O título desta nova revista - Território, Planeamento e Urbanismo - teoria e prática – contém três palavras cujos significados oscilam entre dois extremos: ora parecem quase auto-explicativos, de tão familiares que nos são e porque abundam no discurso comum a propósito de quase tudo; ora se enredam facilmente numa tal pluralidade de sentidos, manipulações e significados instáveis e contraditórios, que parecem correr o risco de colapso eminente por excesso de polissemia e total falta de clareza. Enquanto o planeamento parece inoperacional e confuso, pululam os adjectivos que não dizem nada, como “sustentável”, “resiliente” e outros placebos; provavelmente a proliferação dos conceitos vagos deve-se exactamente a essa inoperacionalidade. O estado da arte é uma enorme confusão.
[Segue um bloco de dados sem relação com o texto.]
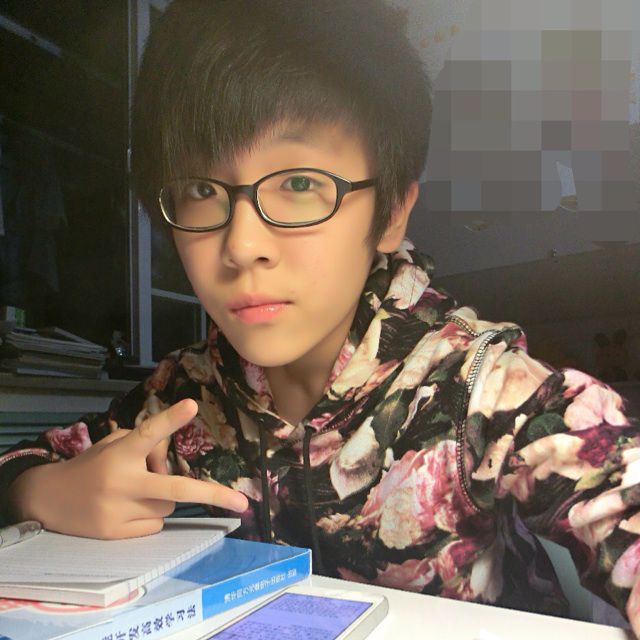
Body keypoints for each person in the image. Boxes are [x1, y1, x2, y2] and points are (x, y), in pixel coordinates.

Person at [1, 0, 639, 630]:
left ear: (391, 212)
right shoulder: (182, 396)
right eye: (201, 190)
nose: (241, 244)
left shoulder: (476, 387)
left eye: (299, 183)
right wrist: (41, 491)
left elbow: (619, 489)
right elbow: (27, 460)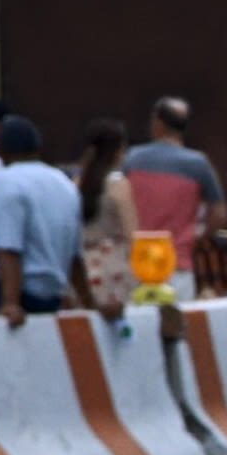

A razão desta contradição explicase em parte porque ninguém quis saber muito bem o que é que acontecia ao planeamento e ao urbanismo dos anos de ouro do pós-guerra se, ao mesmo tempo, tivessem mudado avassaladoramente as lógicas e os dispositivos sociotécnicos e económicos da organização social (e por isso também territorial), o poder do Estado e a própria soberania que o Estado-Nação tinha em matéria de regulação social (ordenamento e urbanismo incluído).
Território, planeamento ou urbanismo constituem âmbitos de conhecimento muito abertos, alimentados por uma enorme variedade de campos científicos e não científicos, teóricos e aplicados, das ciências naturais às ciências sociais, da política, ao senso comum. Misturam se aqui atitudes puramente analíticas, com atitudes prescritivas onde aquilo que “deve ser, pode já ter perdido completamente a razão de assim ser.
Temos a evidência comum que o território é o lugar onde as coisas têm existência, nomeadamente em função da forma como são apropriadas individual e colectivamente. A crise do território ou da urbanização (cidade é apenas uma metáfora literária) é a crise das coisas públicas, da res publica, e só se clarificará quando conseguirmos clarificar quem nos governa, com que objectivos e, sobretudo, como queremos ser governados para lá das retóricas fechadas onde nos colocam – os mercados, a competitividade, a globalização, o empreendedorismo, a natureza, o ambiente… e outras palavras para rever ou destruir.